Instruction: Write out the stretch of lines below that begins at the line with "18. Structure - Record sizes" and ends at the line with "- **Strategy**: Use same direction pointers for in-place", including both, exactly as given and nothing more.

Collected data
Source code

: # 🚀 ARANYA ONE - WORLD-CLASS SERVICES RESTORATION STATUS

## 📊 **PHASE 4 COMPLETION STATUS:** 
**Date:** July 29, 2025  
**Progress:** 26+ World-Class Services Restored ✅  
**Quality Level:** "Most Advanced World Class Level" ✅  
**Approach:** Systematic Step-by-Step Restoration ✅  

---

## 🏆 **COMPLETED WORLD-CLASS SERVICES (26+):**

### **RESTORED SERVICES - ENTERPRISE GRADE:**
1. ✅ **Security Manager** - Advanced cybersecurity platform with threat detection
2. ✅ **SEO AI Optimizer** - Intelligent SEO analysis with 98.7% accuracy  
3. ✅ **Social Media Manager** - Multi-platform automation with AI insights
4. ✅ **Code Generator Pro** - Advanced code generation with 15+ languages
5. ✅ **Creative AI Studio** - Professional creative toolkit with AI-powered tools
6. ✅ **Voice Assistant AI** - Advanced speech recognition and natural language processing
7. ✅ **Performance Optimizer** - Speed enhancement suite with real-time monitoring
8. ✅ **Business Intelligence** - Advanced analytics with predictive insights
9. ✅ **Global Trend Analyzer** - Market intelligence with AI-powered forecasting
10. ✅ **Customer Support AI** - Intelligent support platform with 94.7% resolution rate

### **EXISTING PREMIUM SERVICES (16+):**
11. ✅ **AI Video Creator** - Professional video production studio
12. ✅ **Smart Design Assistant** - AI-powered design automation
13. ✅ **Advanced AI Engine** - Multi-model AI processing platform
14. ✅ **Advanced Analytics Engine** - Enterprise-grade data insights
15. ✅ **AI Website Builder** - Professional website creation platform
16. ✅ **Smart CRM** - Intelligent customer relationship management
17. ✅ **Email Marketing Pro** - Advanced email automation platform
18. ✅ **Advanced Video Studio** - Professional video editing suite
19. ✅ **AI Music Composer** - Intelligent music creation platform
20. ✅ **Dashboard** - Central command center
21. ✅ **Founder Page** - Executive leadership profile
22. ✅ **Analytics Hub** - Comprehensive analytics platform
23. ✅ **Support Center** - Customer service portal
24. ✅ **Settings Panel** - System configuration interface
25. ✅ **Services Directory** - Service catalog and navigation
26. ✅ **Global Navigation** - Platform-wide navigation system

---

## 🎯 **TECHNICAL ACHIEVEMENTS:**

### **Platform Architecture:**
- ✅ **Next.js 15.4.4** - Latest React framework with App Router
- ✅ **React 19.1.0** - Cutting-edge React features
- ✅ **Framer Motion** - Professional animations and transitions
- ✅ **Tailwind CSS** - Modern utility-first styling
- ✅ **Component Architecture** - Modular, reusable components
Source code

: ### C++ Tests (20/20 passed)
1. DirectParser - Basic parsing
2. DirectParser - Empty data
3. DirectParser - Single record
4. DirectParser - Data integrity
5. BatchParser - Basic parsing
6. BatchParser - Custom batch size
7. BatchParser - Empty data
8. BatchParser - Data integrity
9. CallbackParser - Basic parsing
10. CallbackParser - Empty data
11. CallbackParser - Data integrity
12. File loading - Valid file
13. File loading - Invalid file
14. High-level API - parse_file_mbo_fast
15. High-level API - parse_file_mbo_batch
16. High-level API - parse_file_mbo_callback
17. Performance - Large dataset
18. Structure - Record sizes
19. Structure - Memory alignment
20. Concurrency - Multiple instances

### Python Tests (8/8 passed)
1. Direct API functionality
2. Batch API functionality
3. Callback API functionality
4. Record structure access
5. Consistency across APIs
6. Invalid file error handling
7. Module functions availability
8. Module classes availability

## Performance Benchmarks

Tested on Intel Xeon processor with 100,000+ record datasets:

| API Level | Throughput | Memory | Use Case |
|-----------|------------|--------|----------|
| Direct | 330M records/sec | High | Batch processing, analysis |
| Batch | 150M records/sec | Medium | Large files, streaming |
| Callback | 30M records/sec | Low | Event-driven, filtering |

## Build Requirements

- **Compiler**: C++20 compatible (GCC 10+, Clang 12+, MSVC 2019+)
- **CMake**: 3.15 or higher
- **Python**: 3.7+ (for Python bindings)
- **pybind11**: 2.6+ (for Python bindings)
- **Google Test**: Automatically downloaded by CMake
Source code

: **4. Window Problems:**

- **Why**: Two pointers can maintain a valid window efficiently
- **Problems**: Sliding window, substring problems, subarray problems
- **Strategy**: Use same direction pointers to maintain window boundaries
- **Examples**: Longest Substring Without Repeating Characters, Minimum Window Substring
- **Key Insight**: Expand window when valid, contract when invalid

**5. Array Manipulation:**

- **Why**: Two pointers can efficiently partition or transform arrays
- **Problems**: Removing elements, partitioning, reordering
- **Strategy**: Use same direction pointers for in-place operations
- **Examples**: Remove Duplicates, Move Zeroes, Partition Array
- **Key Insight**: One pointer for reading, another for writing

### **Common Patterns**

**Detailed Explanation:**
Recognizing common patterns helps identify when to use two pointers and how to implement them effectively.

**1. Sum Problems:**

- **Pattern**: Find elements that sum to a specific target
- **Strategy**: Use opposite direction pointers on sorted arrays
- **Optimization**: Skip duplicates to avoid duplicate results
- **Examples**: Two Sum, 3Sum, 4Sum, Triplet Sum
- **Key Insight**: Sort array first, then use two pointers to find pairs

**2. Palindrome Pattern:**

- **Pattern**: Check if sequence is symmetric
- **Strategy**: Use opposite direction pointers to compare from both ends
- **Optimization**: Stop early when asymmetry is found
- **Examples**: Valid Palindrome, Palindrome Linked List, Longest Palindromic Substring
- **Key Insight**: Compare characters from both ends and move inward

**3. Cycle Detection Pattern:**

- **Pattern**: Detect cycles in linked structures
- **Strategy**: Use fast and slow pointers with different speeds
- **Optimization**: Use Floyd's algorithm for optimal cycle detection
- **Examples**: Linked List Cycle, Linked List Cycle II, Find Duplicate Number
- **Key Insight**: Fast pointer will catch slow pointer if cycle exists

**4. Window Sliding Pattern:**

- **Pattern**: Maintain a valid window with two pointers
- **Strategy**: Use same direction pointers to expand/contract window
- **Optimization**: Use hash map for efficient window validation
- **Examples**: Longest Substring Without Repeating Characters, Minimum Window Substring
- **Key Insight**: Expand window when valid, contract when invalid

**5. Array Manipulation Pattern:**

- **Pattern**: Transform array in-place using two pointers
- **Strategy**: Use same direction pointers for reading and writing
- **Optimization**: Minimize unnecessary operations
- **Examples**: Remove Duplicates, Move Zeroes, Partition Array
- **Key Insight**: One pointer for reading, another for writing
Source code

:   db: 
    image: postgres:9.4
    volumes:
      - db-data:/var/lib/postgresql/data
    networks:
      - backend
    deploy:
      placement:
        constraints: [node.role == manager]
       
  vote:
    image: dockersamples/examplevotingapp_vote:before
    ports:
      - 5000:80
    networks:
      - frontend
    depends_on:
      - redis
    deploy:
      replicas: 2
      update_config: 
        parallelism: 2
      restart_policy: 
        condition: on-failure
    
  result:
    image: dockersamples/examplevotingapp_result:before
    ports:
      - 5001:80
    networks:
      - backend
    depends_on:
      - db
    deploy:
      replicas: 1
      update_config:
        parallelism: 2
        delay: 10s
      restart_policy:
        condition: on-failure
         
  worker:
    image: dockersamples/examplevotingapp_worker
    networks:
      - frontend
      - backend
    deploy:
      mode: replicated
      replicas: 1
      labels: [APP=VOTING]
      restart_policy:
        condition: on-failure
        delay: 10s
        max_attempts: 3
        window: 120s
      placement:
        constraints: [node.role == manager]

Response:
18. Structure - Record sizes
19. Structure - Memory alignment
20. Concurrency - Multiple instances

### Python Tests (8/8 passed)
1. Direct API functionality
2. Batch API functionality
3. Callback API functionality
4. Record structure access
5. Consistency across APIs
6. Invalid file error handling
7. Module functions availability
8. Module classes availability

## Performance Benchmarks

Tested on Intel Xeon processor with 100,000+ record datasets:

| API Level | Throughput | Memory | Use Case |
|-----------|------------|--------|----------|
| Direct | 330M records/sec | High | Batch processing, analysis |
| Batch | 150M records/sec | Medium | Large files, streaming |
| Callback | 30M records/sec | Low | Event-driven, filtering |

## Build Requirements

- **Compiler**: C++20 compatible (GCC 10+, Clang 12+, MSVC 2019+)
- **CMake**: 3.15 or higher
- **Python**: 3.7+ (for Python bindings)
- **pybind11**: 2.6+ (for Python bindings)
- **Google Test**: Automatically downloaded by CMake
Source code

: **4. Window Problems:**

- **Why**: Two pointers can maintain a valid window efficiently
- **Problems**: Sliding window, substring problems, subarray problems
- **Strategy**: Use same direction pointers to maintain window boundaries
- **Examples**: Longest Substring Without Repeating Characters, Minimum Window Substring
- **Key Insight**: Expand window when valid, contract when invalid

**5. Array Manipulation:**

- **Why**: Two pointers can efficiently partition or transform arrays
- **Problems**: Removing elements, partitioning, reordering
- **Strategy**: Use same direction pointers for in-place operations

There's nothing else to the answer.